2 Replies Latest reply on Oct 1, 2012 7:13 PM by Kirsten Harris

    How do we affirmatively distrust your certificate?

    rebecca.menessec Level 1

      Nothing in your FAQ and nothing I can find with Google search appears to provide an example of your now known-compromised code-signing certificate(s). As Windows admins, some of us need to find out which certificates were affected, and we need easily imported copies of the certificates so they can be placed in the Windows "Untrusted Certificates" list and/or other lists of affirmatively distrusted certificates.

       

      And we needed this starting when the news broke, if not earlier.

       

      Your assertion that "Are there other security risks to you? We have strong reason to believe that this issue does not present a general security risk" ( http://helpx.adobe.com/x-productkb/global/certificate-updates.html ) is false, and creates the risk that people will believe all they need to do, if anything, is install updated versions of your software.

       

      If you're merely planning to issue revocation via CRL and/or OCSP, that is extremely dangerous.

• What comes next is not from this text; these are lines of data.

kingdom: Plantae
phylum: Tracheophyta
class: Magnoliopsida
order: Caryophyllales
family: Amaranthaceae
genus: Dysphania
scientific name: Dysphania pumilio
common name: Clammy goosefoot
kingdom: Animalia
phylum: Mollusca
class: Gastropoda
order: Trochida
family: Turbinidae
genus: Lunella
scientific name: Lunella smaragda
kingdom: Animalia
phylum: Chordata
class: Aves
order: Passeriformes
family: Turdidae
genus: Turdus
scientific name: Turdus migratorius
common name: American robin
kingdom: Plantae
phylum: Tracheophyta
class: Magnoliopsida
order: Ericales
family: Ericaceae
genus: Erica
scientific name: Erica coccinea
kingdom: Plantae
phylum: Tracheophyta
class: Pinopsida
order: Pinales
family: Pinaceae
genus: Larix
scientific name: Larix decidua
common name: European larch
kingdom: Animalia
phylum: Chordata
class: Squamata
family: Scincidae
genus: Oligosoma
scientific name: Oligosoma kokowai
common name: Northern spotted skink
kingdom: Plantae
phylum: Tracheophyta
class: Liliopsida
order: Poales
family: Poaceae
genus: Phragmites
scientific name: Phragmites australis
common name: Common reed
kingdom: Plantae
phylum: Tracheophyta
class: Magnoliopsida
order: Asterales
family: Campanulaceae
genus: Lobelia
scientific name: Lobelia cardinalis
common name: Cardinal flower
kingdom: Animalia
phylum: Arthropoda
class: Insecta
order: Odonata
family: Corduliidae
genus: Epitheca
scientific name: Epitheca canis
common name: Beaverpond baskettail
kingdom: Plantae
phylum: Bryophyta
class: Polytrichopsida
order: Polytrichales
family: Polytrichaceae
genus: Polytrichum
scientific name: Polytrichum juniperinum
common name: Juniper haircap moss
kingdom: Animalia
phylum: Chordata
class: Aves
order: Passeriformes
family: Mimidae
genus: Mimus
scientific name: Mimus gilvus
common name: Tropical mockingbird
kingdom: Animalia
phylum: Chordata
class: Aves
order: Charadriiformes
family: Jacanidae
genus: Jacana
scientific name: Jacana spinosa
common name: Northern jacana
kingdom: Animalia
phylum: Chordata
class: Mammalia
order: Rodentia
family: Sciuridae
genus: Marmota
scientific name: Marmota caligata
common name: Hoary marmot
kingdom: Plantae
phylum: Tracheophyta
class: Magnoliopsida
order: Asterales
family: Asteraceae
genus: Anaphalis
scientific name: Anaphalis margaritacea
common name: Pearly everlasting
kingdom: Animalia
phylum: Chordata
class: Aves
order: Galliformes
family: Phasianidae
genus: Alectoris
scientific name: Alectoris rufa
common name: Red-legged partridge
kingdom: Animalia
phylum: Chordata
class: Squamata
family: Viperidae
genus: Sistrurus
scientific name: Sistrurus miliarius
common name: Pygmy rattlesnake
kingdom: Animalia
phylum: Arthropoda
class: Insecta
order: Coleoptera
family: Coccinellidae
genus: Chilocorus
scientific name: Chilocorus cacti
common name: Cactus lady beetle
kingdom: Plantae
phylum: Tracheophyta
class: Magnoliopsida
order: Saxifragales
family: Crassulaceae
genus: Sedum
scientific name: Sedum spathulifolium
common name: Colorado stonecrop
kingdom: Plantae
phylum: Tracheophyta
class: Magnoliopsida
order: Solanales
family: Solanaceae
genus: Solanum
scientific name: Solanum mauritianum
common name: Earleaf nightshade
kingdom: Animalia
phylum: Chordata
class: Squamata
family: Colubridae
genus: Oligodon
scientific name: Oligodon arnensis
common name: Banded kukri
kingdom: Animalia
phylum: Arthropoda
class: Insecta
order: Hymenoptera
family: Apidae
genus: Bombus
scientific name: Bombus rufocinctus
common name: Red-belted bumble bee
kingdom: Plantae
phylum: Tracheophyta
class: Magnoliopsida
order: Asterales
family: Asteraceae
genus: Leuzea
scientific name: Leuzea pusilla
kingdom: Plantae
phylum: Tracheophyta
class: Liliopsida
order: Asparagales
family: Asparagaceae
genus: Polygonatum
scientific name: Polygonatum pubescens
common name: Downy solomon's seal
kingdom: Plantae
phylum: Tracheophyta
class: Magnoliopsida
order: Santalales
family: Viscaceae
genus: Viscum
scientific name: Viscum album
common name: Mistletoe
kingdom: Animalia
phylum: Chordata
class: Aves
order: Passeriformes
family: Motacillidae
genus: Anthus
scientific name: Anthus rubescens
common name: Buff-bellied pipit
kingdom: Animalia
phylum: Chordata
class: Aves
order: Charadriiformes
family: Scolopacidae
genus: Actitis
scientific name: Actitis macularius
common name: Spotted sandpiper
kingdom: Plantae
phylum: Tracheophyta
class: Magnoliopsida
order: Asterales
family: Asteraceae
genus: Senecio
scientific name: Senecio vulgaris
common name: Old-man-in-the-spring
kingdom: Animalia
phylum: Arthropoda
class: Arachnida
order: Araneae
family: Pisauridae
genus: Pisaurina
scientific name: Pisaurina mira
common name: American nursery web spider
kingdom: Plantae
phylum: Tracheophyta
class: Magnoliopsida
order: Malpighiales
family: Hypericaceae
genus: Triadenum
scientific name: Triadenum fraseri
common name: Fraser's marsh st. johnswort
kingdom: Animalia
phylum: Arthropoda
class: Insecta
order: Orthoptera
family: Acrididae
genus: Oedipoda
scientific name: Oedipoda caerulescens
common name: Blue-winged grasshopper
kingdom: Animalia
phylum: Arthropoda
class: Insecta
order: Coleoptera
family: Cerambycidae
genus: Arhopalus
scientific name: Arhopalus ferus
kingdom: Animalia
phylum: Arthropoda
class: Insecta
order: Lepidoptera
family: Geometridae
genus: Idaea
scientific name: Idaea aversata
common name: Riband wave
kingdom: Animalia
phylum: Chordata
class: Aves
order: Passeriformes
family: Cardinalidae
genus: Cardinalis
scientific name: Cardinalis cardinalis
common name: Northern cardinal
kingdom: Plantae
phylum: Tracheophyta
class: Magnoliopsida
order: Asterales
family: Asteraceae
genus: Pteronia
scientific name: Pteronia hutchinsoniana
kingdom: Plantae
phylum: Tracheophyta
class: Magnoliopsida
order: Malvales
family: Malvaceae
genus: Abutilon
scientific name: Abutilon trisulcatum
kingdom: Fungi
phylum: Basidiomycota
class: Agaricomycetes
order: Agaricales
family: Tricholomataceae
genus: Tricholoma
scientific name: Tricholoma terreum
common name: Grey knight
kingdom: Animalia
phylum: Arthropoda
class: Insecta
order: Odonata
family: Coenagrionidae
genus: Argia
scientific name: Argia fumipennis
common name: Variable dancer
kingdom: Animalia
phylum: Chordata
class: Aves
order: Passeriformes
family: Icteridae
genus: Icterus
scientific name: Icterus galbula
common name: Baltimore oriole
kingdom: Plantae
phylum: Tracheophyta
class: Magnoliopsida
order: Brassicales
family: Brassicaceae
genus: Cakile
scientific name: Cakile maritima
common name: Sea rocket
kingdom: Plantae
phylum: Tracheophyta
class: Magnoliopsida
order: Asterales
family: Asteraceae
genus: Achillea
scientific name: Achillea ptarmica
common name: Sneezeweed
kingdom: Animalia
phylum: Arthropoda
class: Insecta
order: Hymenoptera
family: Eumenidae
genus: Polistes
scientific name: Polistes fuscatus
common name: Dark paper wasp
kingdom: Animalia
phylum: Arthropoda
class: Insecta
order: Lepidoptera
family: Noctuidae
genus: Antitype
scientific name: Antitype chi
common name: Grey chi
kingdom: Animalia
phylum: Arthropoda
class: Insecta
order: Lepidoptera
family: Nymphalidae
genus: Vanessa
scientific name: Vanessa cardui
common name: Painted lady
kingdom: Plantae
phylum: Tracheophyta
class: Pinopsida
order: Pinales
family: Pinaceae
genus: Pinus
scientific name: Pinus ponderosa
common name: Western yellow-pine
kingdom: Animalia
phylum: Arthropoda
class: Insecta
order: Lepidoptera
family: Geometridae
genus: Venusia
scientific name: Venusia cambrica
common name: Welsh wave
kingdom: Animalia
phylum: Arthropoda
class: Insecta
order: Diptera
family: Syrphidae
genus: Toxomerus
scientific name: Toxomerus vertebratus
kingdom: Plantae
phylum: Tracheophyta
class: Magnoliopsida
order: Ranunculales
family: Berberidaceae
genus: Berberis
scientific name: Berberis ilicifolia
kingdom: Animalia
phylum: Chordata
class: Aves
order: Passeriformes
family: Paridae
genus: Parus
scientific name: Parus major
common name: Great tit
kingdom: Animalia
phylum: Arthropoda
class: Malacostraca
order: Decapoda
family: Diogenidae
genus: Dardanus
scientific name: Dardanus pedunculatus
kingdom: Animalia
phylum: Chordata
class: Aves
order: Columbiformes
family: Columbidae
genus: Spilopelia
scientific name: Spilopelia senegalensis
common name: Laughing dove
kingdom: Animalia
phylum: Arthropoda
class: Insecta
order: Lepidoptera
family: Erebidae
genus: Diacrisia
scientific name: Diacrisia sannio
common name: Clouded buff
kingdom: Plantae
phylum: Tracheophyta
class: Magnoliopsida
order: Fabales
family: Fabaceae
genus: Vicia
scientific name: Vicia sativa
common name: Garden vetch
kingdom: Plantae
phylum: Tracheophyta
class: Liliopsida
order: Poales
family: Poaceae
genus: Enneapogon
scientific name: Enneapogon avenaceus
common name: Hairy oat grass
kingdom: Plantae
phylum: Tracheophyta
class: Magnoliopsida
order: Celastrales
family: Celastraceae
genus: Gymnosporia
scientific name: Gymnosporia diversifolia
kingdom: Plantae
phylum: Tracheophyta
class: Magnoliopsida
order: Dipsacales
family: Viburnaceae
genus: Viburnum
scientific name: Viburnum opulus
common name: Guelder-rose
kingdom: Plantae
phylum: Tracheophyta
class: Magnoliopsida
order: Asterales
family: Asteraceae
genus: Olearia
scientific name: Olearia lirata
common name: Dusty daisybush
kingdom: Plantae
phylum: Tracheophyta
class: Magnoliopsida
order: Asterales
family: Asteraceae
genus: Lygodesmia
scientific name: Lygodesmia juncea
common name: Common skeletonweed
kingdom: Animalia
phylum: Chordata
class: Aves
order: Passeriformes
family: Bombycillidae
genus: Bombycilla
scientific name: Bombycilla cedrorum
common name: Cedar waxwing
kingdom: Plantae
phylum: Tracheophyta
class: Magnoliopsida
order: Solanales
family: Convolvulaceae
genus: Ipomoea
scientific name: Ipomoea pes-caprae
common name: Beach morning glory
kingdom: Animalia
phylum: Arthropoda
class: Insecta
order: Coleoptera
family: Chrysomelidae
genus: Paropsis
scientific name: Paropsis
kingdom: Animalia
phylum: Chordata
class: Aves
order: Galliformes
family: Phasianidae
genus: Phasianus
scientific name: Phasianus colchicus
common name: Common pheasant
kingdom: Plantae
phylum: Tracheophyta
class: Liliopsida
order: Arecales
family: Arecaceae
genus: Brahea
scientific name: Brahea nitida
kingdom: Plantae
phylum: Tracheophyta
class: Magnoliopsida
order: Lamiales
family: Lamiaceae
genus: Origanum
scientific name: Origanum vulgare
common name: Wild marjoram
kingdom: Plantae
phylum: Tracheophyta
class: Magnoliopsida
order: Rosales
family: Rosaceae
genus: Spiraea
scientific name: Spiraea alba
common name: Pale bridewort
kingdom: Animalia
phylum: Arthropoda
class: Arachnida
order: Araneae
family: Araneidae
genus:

CRL and OCSP revocation are known to be completely unreliable.

        • 1. Re: How do we affirmatively distrust your certificate?
          David__B Adobe Employee

          Hi Rebecca,

           

          This document has some additional info:

           

          http://www.adobe.com/support/security/advisories/apsa12-01.html

           

          The issue has been reported to MAPP as mentioned in the article.

           

          -Dave

          • 2. Re: How do we affirmatively distrust your certificate?
            Kirsten Harris Adobe Employee

            The code signing certificate that will be revoked is described in detail here:

             

            http://www.adobe.com/support/security/advisories/apsa12-01.html

            • Serial Number: 15 e5 ac 0a 48 70 63 71 8e 39 da 52 30 1a 04 88
            • sha1 Thumbprint: fd f0 1d d3 f3 7c 66 ac 4c 77 9d 92 62 3c 77 81 4a 07 fe 4c

             

            Regarding your statement that as a IT admin you need copies of the certificates so they can be placed in the Windows "Untrusted Certificates" list and/or other lists of affirmatively distrusted certificates, Adobe does not recommend the untrusted store in this situation.  The ASSET blog post contains the following paragraph on the topic:

             

            http://blogs.adobe.com/asset/2012/09/inappropriate-use-of-adobe-code-signing-certificate.h tml

             

            "Our internal testing indicates that moving the impacted Adobe certificate to the Windows Untrusted Certificate Store does not block threat actors from executing the malicious utilities on a victim machine. However, this configuration does have a negative impact on the user experience and execution of valid Adobe software signed with the impacted certificate. Adobe does not recommend using the Untrusted Certificate Store in this situation."

             

            Something that we do recommend is evaluating SRP / Applocker restrictions based on the hash sums of the known bad files.  Again from the ASSET blog post:

             

            "In addition to working with your security vendors to ensure you have the latest updates containing protections against these utilities, system administrators for managed desktop Windows OS environments can create a Software Restriction Policy (SRP‹via Group Policy) that disallows the execution of the malicious utilities and blocks them on the basis of the individual file hashes."

             

            Even without these steps, we have shared the samples with all the major security vendors via MAPP, so you can work with your security vendor/provider to determine if protections are already in place for your environment.

             

             

            Only one instance of the signed malicious utilities have been identified worldwide.  The nature of the utilities and manner in which they are generally used supports our assessment that the vast majority of users of Adobe software are not at risk.

             

            The Adobe certificate will be revoked for all binaries signed since July 10, 2012 and the certificate revocation will be published on the VeriSign CRL effective October 4, 2012.  We agree that the code signing and PKI world is full of inefficiencies and plan to talk more about our lessons learned in a few weeks.  (See the last paragraph of the ASSET blog post.)  Watch the ASSET blog for more details.